What is required: Continue the forum comment about replacing ball joints, upper control arms, and shocks, starting right after its final sentence.

Text shown:
-- Opening Marker --

Thank you very much for the write up, was able to do my LBJ's, UCA's and shocks with the help of this write up. One thing though, After removing the castle nut from the LBJ and popping the UCA off, had a hell of a time getting the knuckle to come off the bottom and ended up having to get a ball joint fork. Even with it was a pain to get. On the passenger side I used the ball joint fork before popping the UCA and it work much better.

I tried using the ball joint kit from autozone and while it fit, it didn't work for removing and ended up using a BFH which only took a few seconds. Used the jack method and a BFH to put the new ones in and it worked great.

-- Closing Marker --

Given information:
-- Opening Marker --

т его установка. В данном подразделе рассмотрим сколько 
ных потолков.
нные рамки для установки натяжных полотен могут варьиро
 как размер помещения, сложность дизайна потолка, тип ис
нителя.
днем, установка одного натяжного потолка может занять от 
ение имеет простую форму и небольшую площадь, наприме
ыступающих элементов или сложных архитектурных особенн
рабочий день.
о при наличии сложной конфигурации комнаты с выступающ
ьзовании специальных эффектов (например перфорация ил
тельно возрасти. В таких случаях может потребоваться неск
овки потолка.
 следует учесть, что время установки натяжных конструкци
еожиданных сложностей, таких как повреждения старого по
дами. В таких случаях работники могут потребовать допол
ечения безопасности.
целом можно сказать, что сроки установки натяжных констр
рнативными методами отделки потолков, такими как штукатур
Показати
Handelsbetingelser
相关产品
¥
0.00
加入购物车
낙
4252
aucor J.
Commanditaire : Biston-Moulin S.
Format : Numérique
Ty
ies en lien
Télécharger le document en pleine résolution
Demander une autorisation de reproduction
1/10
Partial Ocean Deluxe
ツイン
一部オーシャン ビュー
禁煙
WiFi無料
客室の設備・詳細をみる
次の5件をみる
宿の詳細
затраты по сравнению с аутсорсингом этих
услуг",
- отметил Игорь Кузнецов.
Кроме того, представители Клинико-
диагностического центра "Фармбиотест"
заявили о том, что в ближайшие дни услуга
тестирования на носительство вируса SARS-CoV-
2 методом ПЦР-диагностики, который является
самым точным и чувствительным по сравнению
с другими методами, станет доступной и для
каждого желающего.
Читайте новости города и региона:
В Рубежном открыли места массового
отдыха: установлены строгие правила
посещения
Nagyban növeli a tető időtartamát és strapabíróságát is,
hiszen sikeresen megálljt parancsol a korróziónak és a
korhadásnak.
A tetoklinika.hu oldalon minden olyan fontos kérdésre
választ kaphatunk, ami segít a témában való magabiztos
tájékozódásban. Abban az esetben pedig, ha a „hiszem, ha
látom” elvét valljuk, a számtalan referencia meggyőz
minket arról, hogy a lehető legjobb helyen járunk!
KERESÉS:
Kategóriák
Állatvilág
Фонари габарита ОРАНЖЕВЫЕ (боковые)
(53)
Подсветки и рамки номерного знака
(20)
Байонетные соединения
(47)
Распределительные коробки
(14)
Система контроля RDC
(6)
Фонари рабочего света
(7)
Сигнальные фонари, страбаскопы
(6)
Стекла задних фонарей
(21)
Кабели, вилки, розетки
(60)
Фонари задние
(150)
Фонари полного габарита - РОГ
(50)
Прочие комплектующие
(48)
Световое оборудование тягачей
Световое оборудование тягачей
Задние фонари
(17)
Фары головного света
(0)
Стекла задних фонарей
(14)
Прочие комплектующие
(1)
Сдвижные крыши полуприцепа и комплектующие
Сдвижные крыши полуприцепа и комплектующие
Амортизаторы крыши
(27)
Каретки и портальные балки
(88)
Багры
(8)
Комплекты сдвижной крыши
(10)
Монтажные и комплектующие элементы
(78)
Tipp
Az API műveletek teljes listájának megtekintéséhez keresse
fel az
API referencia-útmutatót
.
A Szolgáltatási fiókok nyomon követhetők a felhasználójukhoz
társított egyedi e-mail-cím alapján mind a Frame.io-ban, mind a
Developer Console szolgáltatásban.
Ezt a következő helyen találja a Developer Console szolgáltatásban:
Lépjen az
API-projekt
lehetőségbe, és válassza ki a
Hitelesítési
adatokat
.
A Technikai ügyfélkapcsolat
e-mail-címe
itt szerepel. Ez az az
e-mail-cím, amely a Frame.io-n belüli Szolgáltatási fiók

-- Closing Marker --

Written answer:
I was in the process of replacing CV and hub/bearings when I chanced upon this site. Anyway, noticed the boots of the lower and upper ball joints where cracked badly. At 1st I thought I would just replace the boots, as the ball joints themselves appeared clean and tight, but I thought Moog ball joints with grease fittings would be an improvement.

Note: '97 AWD 5.0L X w/120 k miles on truck, I'm original owner and no previous FE work done on vehicle. Currently on DS only, CV, UCA, knuckle, stabilizer link, hub/bearing assembly have been removed, only lower ball joint remains on LCA.

Any opinions on only replacing boots vs replacing ball joints ?
 






you can't replace just the boot on the lower balljoint.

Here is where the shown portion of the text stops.